:: WHAT YOU SHOULD DO ::
Count the lines below that include the word "format", then give that number and no other words.
-------
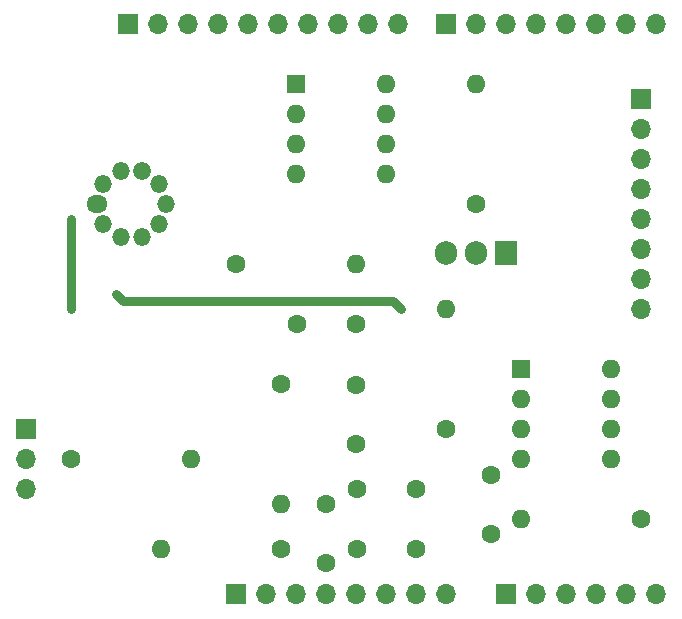
<source format=gbr>
%TF.GenerationSoftware,KiCad,Pcbnew,7.0.9*%
%TF.CreationDate,2023-12-15T17:57:28+01:00*%
%TF.ProjectId,MOSHield2,4d4f5348-6965-46c6-9432-2e6b69636164,rev?*%
%TF.SameCoordinates,Original*%
%TF.FileFunction,Copper,L1,Top*%
%TF.FilePolarity,Positive*%
%FSLAX46Y46*%
G04 Gerber Fmt 4.6, Leading zero omitted, Abs format (unit mm)*
G04 Created by KiCad (PCBNEW 7.0.9) date 2023-12-15 17:57:28*
%MOMM*%
%LPD*%
G01*
G04 APERTURE LIST*
%TA.AperFunction,ComponentPad*%
%ADD10R,1.700000X1.700000*%
%TD*%
%TA.AperFunction,ComponentPad*%
%ADD11O,1.700000X1.700000*%
%TD*%
%TA.AperFunction,ComponentPad*%
%ADD12C,1.600000*%
%TD*%
%TA.AperFunction,ComponentPad*%
%ADD13O,1.600000X1.600000*%
%TD*%
%TA.AperFunction,ComponentPad*%
%ADD14R,1.600000X1.600000*%
%TD*%
%TA.AperFunction,ComponentPad*%
%ADD15R,1.905000X2.000000*%
%TD*%
%TA.AperFunction,ComponentPad*%
%ADD16O,1.905000X2.000000*%
%TD*%
%TA.AperFunction,ComponentPad*%
%ADD17O,1.800000X1.500000*%
%TD*%
%TA.AperFunction,ComponentPad*%
%ADD18O,1.500000X1.500000*%
%TD*%
%TA.AperFunction,ComponentPad*%
%ADD19O,1.550000X1.500000*%
%TD*%
%TA.AperFunction,ViaPad*%
%ADD20C,0.600000*%
%TD*%
%TA.AperFunction,Conductor*%
%ADD21C,0.800000*%
%TD*%
G04 APERTURE END LIST*
D10*
%TO.P,J1,1,Pin_1*%
%TO.N,unconnected-(J1-Pin_1-Pad1)*%
X127940000Y-97460000D03*
D11*
%TO.P,J1,2,Pin_2*%
%TO.N,/IOREF*%
X130480000Y-97460000D03*
%TO.P,J1,3,Pin_3*%
%TO.N,/~{RESET}*%
X133020000Y-97460000D03*
%TO.P,J1,4,Pin_4*%
%TO.N,+3.3V*%
X135560000Y-97460000D03*
%TO.P,J1,5,Pin_5*%
%TO.N,+5V*%
X138100000Y-97460000D03*
%TO.P,J1,6,Pin_6*%
%TO.N,GND*%
X140640000Y-97460000D03*
%TO.P,J1,7,Pin_7*%
X143180000Y-97460000D03*
%TO.P,J1,8,Pin_8*%
%TO.N,VCC*%
X145720000Y-97460000D03*
%TD*%
D10*
%TO.P,J3,1,Pin_1*%
%TO.N,VADC_GAS*%
X150800000Y-97460000D03*
D11*
%TO.P,J3,2,Pin_2*%
%TO.N,VADC_TEMP*%
X153340000Y-97460000D03*
%TO.P,J3,3,Pin_3*%
%TO.N,/A2*%
X155880000Y-97460000D03*
%TO.P,J3,4,Pin_4*%
%TO.N,/A3*%
X158420000Y-97460000D03*
%TO.P,J3,5,Pin_5*%
%TO.N,/SDA{slash}A4*%
X160960000Y-97460000D03*
%TO.P,J3,6,Pin_6*%
%TO.N,/SCL{slash}A5*%
X163500000Y-97460000D03*
%TD*%
D10*
%TO.P,J2,1,Pin_1*%
%TO.N,/SCL{slash}A5*%
X118796000Y-49200000D03*
D11*
%TO.P,J2,2,Pin_2*%
%TO.N,/SDA{slash}A4*%
X121336000Y-49200000D03*
%TO.P,J2,3,Pin_3*%
%TO.N,/AREF*%
X123876000Y-49200000D03*
%TO.P,J2,4,Pin_4*%
%TO.N,GND*%
X126416000Y-49200000D03*
%TO.P,J2,5,Pin_5*%
%TO.N,SCK*%
X128956000Y-49200000D03*
%TO.P,J2,6,Pin_6*%
%TO.N,/12*%
X131496000Y-49200000D03*
%TO.P,J2,7,Pin_7*%
%TO.N,SMOSI*%
X134036000Y-49200000D03*
%TO.P,J2,8,Pin_8*%
%TO.N,CS*%
X136576000Y-49200000D03*
%TO.P,J2,9,Pin_9*%
%TO.N,/\u002A9*%
X139116000Y-49200000D03*
%TO.P,J2,10,Pin_10*%
%TO.N,/8*%
X141656000Y-49200000D03*
%TD*%
D10*
%TO.P,J4,1,Pin_1*%
%TO.N,/7*%
X145720000Y-49200000D03*
D11*
%TO.P,J4,2,Pin_2*%
%TO.N,PWM*%
X148260000Y-49200000D03*
%TO.P,J4,3,Pin_3*%
%TO.N,RST*%
X150800000Y-49200000D03*
%TO.P,J4,4,Pin_4*%
%TO.N,RX*%
X153340000Y-49200000D03*
%TO.P,J4,5,Pin_5*%
%TO.N,TX*%
X155880000Y-49200000D03*
%TO.P,J4,6,Pin_6*%
%TO.N,/2*%
X158420000Y-49200000D03*
%TO.P,J4,7,Pin_7*%
%TO.N,/TX{slash}1*%
X160960000Y-49200000D03*
%TO.P,J4,8,Pin_8*%
%TO.N,/RX{slash}0*%
X163500000Y-49200000D03*
%TD*%
D12*
%TO.P,C4,1*%
%TO.N,R2*%
X133060000Y-74600000D03*
%TO.P,C4,2*%
%TO.N,Net-(C4-Pad2)*%
X138060000Y-74600000D03*
%TD*%
D10*
%TO.P,J5,1,Pin_1*%
%TO.N,IGAS1*%
X110160000Y-83505000D03*
D11*
%TO.P,J5,2,Pin_2*%
%TO.N,Net-(J5-Pin_2)*%
X110160000Y-86045000D03*
%TO.P,J5,3,Pin_3*%
%TO.N,IGAS2*%
X110160000Y-88585000D03*
%TD*%
D12*
%TO.P,C5,1*%
%TO.N,VCC*%
X143140000Y-88570000D03*
%TO.P,C5,2*%
%TO.N,GND*%
X138140000Y-88570000D03*
%TD*%
%TO.P,C6,1*%
%TO.N,+3.3V*%
X135560000Y-94840000D03*
%TO.P,C6,2*%
%TO.N,GND*%
X135560000Y-89840000D03*
%TD*%
%TO.P,R8,1*%
%TO.N,VCC*%
X145720000Y-83490000D03*
D13*
%TO.P,R8,2*%
%TO.N,VHEAT*%
X145720000Y-73330000D03*
%TD*%
D12*
%TO.P,C1,1*%
%TO.N,Net-(U1-+)*%
X138100000Y-79720000D03*
%TO.P,C1,2*%
%TO.N,GND*%
X138100000Y-84720000D03*
%TD*%
%TO.P,R3,1*%
%TO.N,R2*%
X127940000Y-69520000D03*
D13*
%TO.P,R3,2*%
%TO.N,Net-(C4-Pad2)*%
X138100000Y-69520000D03*
%TD*%
D14*
%TO.P,U1,1,NC*%
%TO.N,unconnected-(U1-NC-Pad1)*%
X152080000Y-78420000D03*
D13*
%TO.P,U1,2,-*%
%TO.N,R2*%
X152080000Y-80960000D03*
%TO.P,U1,3,+*%
%TO.N,Net-(U1-+)*%
X152080000Y-83500000D03*
%TO.P,U1,4,V-*%
%TO.N,GND*%
X152080000Y-86040000D03*
%TO.P,U1,5,NC*%
%TO.N,unconnected-(U1-NC-Pad5)*%
X159700000Y-86040000D03*
%TO.P,U1,6*%
%TO.N,Net-(C4-Pad2)*%
X159700000Y-83500000D03*
%TO.P,U1,7,V+*%
%TO.N,+5V*%
X159700000Y-80960000D03*
%TO.P,U1,8,NC*%
%TO.N,unconnected-(U1-NC-Pad8)*%
X159700000Y-78420000D03*
%TD*%
D15*
%TO.P,Q1,1,G*%
%TO.N,Net-(Q1-G)*%
X150800000Y-68575000D03*
D16*
%TO.P,Q1,2,D*%
%TO.N,VHEAT*%
X148260000Y-68575000D03*
%TO.P,Q1,3,S*%
%TO.N,GND*%
X145720000Y-68575000D03*
%TD*%
D12*
%TO.P,R7,1*%
%TO.N,Net-(Q1-G)*%
X148260000Y-64440000D03*
D13*
%TO.P,R7,2*%
%TO.N,PWM*%
X148260000Y-54280000D03*
%TD*%
D12*
%TO.P,R6,1*%
%TO.N,Net-(C4-Pad2)*%
X162230000Y-91110000D03*
D13*
%TO.P,R6,2*%
%TO.N,VADC_GAS*%
X152070000Y-91110000D03*
%TD*%
D12*
%TO.P,C2,1*%
%TO.N,VADC_GAS*%
X149530000Y-92340000D03*
%TO.P,C2,2*%
%TO.N,GND*%
X149530000Y-87340000D03*
%TD*%
D14*
%TO.P,U2,1,~{CS}*%
%TO.N,CS*%
X133030000Y-54290000D03*
D13*
%TO.P,U2,2,SCK*%
%TO.N,SCK*%
X133030000Y-56830000D03*
%TO.P,U2,3,SI*%
%TO.N,SMOSI*%
X133030000Y-59370000D03*
%TO.P,U2,4,VSS*%
%TO.N,GND*%
X133030000Y-61910000D03*
%TO.P,U2,5,PA0*%
%TO.N,R2*%
X140650000Y-61910000D03*
%TO.P,U2,6,PW0*%
%TO.N,GND*%
X140650000Y-59370000D03*
%TO.P,U2,7,PB0*%
X140650000Y-56830000D03*
%TO.P,U2,8,VDD*%
%TO.N,+5V*%
X140650000Y-54290000D03*
%TD*%
D10*
%TO.P,J7,1,Pin_1*%
%TO.N,TX*%
X162230000Y-55550000D03*
D11*
%TO.P,J7,2,Pin_2*%
%TO.N,RX*%
X162230000Y-58090000D03*
%TO.P,J7,3,Pin_3*%
%TO.N,unconnected-(J7-Pin_3-Pad3)*%
X162230000Y-60630000D03*
%TO.P,J7,4,Pin_4*%
%TO.N,unconnected-(J7-Pin_4-Pad4)*%
X162230000Y-63170000D03*
%TO.P,J7,5,Pin_5*%
%TO.N,RST*%
X162230000Y-65710000D03*
%TO.P,J7,6,Pin_6*%
%TO.N,+3.3V*%
X162230000Y-68250000D03*
%TO.P,J7,7,Pin_7*%
%TO.N,unconnected-(J7-Pin_7-Pad7)*%
X162230000Y-70790000D03*
%TO.P,J7,8,Pin_8*%
%TO.N,GND*%
X162230000Y-73330000D03*
%TD*%
D12*
%TO.P,R4,1*%
%TO.N,+5V*%
X131750000Y-93650000D03*
D13*
%TO.P,R4,2*%
%TO.N,VADC_TEMP*%
X121590000Y-93650000D03*
%TD*%
D12*
%TO.P,R5,1*%
%TO.N,Net-(J5-Pin_2)*%
X113970000Y-86030000D03*
D13*
%TO.P,R5,2*%
%TO.N,Net-(U1-+)*%
X124130000Y-86030000D03*
%TD*%
D17*
%TO.P,GS1,1,TempA*%
%TO.N,VADC_TEMP*%
X116135000Y-64440000D03*
D18*
%TO.P,GS1,2,Gas1A*%
%TO.N,IGAS1*%
X116692670Y-66156333D03*
%TO.P,GS1,3,HeatA*%
%TO.N,VHEAT*%
X118152670Y-67217085D03*
%TO.P,GS1,4,Gas1B*%
%TO.N,+5V*%
X119957330Y-67217085D03*
%TO.P,GS1,5,NC*%
%TO.N,unconnected-(GS1-NC-Pad5)*%
X121417330Y-66156333D03*
%TO.P,GS1,6,TempB*%
%TO.N,GND*%
X121975000Y-64440000D03*
%TO.P,GS1,7,Gas2A*%
%TO.N,IGAS2*%
X121417330Y-62723667D03*
D19*
%TO.P,GS1,8,HeatB*%
%TO.N,GND*%
X119957330Y-61662915D03*
D18*
%TO.P,GS1,9,Gas2B*%
%TO.N,+5V*%
X118152670Y-61662915D03*
%TO.P,GS1,10,NC*%
%TO.N,unconnected-(GS1-NC-Pad10)*%
X116692670Y-62723667D03*
%TD*%
D12*
%TO.P,C3,1*%
%TO.N,+5V*%
X138180000Y-93650000D03*
%TO.P,C3,2*%
%TO.N,GND*%
X143180000Y-93650000D03*
%TD*%
%TO.P,R1,1*%
%TO.N,Net-(U1-+)*%
X131750000Y-79680000D03*
D13*
%TO.P,R1,2*%
%TO.N,GND*%
X131750000Y-89840000D03*
%TD*%
D20*
%TO.N,VADC_TEMP*%
X113970000Y-73330000D03*
X113970000Y-65710000D03*
%TO.N,VHEAT*%
X117780000Y-72060000D03*
X141910000Y-73330000D03*
%TD*%
D21*
%TO.N,VADC_TEMP*%
X113970000Y-73330000D02*
X113970000Y-65710000D01*
%TO.N,VHEAT*%
X141180000Y-72600000D02*
X141910000Y-73330000D01*
X118320000Y-72600000D02*
X141180000Y-72600000D01*
X117780000Y-72060000D02*
X118320000Y-72600000D01*
%TD*%
M02*

</source>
-------
:: RESPONSE AREA ::
2